### HOW TO COMPLETE THIS TASK:
For this exercise, please return exactly the line containing "SCHWERARBEIT" and each line after it through the end of the records, with no pictures included.
(RECORDS TO USE begins)
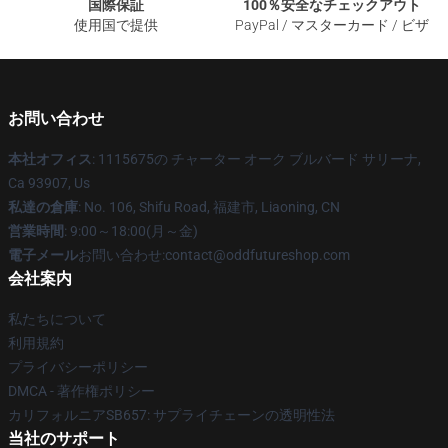
国際保証
100％安全なチェックアウト
使用国で提供
PayPal / マスターカード / ビザ
お問い合わせ
本社オフィス
: 1115675の チャーター オーク ブルバード サリーナ,
Ca 93907, Us
私達の倉庫
: No. 106, Shifu Road, 福建市, Liaoning, CN
営業時間
: 9:00～18:00(月～金)
電子メール
お問い合わせ:contact@oddfutureshop.com
会社案内
私たちについて
利用規約
プライバシーポリシー
DMCA - 著作権ポリシー
カリフォルニアSB657: サプライチェーンの透明性法
当社のサポート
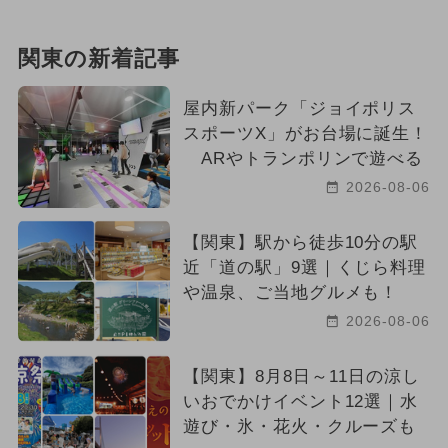
関東の新着記事
屋内新パーク「ジョイポリス
スポーツX」がお台場に誕生！
ARやトランポリンで遊べる
2026-08-06
【関東】駅から徒歩10分の駅
近「道の駅」9選｜くじら料理
や温泉、ご当地グルメも！
2026-08-06
【関東】8月8日～11日の涼し
いおでかけイベント12選｜水
遊び・氷・花火・クルーズも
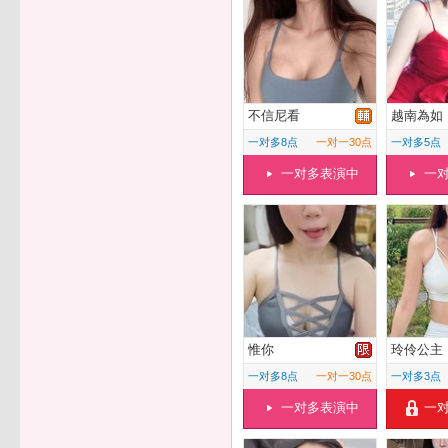
不信尼看
越南為如
一对多8点
一对一30点
一对多5点
一对多表演中
一
惟你
玲伶公主
一对多8点
一对一30点
一对多3点
一对多表演中
一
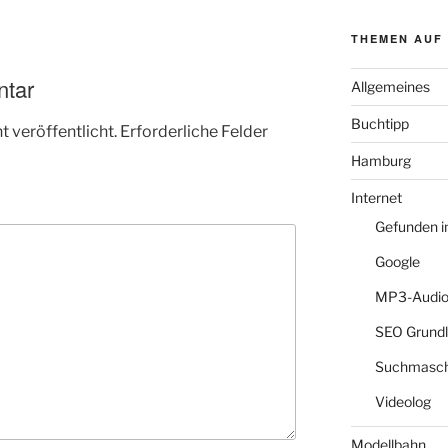
THEMEN AUF
ntar
Allgemeines
Buchtipp
 veröffentlicht.
Erforderliche Felder
Hamburg
Internet
Gefunden 
Google
MP3-Audio
SEO Grund
Suchmasch
Videolog
Modellbahn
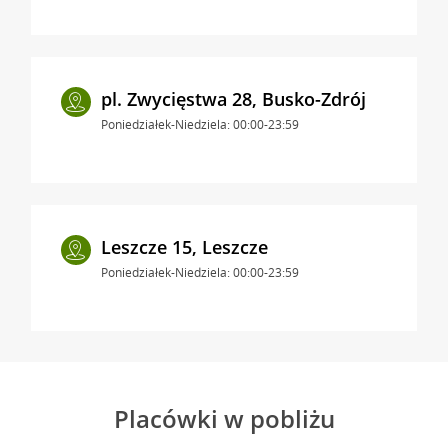
pl. Zwycięstwa 28, Busko-Zdrój
Poniedziałek-Niedziela: 00:00-23:59
Leszcze 15, Leszcze
Poniedziałek-Niedziela: 00:00-23:59
Placówki w pobliżu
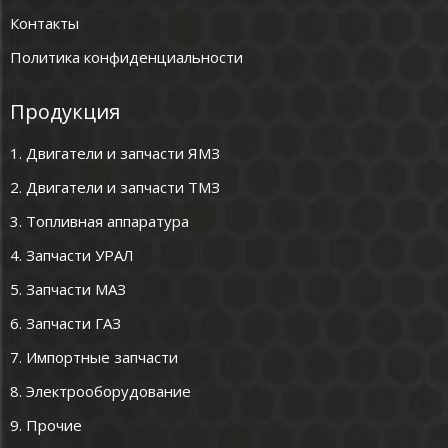
Контакты
Политика конфиденциальности
Продукция
1. Двигатели и запчасти ЯМЗ
2. Двигатели и запчасти ТМЗ
3. Топливная аппаратура
4. Запчасти УРАЛ
5. Запчасти МАЗ
6. Запчасти ГАЗ
7. Импортные запчасти
8. Электрооборудование
9. Прочие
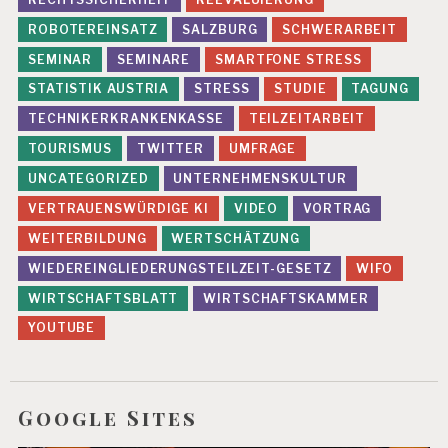
ROBOTEREINSATZ
SALZBURG
SCHWERARBEIT
SEMINAR
SEMINARE
SMARTFONE STRESS
STATISTIK AUSTRIA
STRESS
STUDIE
TAGUNG
TECHNIKERKRANKENKASSE
TEILZEITARBEIT
TOURISMUS
TWITTER
UMFRAGE
UNCATEGORIZED
UNTERNEHMENSKULTUR
VERTRAUENSWÜRDIGE KI
VIDEO
VORTRAG
WEITERBILDUNG
WERTSCHÄTZUNG
WIEDEREINGLIEDERUNGSTEILZEIT-GESETZ
WIFO
WIRTSCHAFTSBLATT
WIRTSCHAFTSKAMMER
YOUTUBE
Google Sites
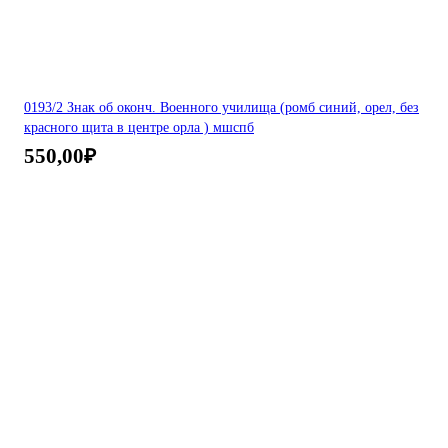
0193/2 Знак об оконч. Военного училища (ромб синий, орел, без
красного щита в центре орла ) мшспб
550,00
₽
(RECORDS TO USE ends)
### ANSWER TO THIS EXERCISE:
SCHWERARBEIT
SEMINAR
SEMINARE
SMARTFONE STRESS
STATISTIK AUSTRIA
STRESS
STUDIE
TAGUNG
TECHNIKERKRANKENKASSE
TEILZEITARBEIT
TOURISMUS
TWITTER
UMFRAGE
UNCATEGORIZED
UNTERNEHMENSKULTUR
VERTRAUENSWÜRDIGE KI
VIDEO
VORTRAG
WEITERBILDUNG
WERTSCHÄTZUNG
WIEDEREINGLIEDERUNGSTEILZEIT-GESETZ
WIFO
WIRTSCHAFTSBLATT
WIRTSCHAFTSKAMMER
YOUTUBE
Google Sites
0193/2 Знак об оконч. Военного училища (ромб синий, орел, без
красного щита в центре орла ) мшспб
550,00
₽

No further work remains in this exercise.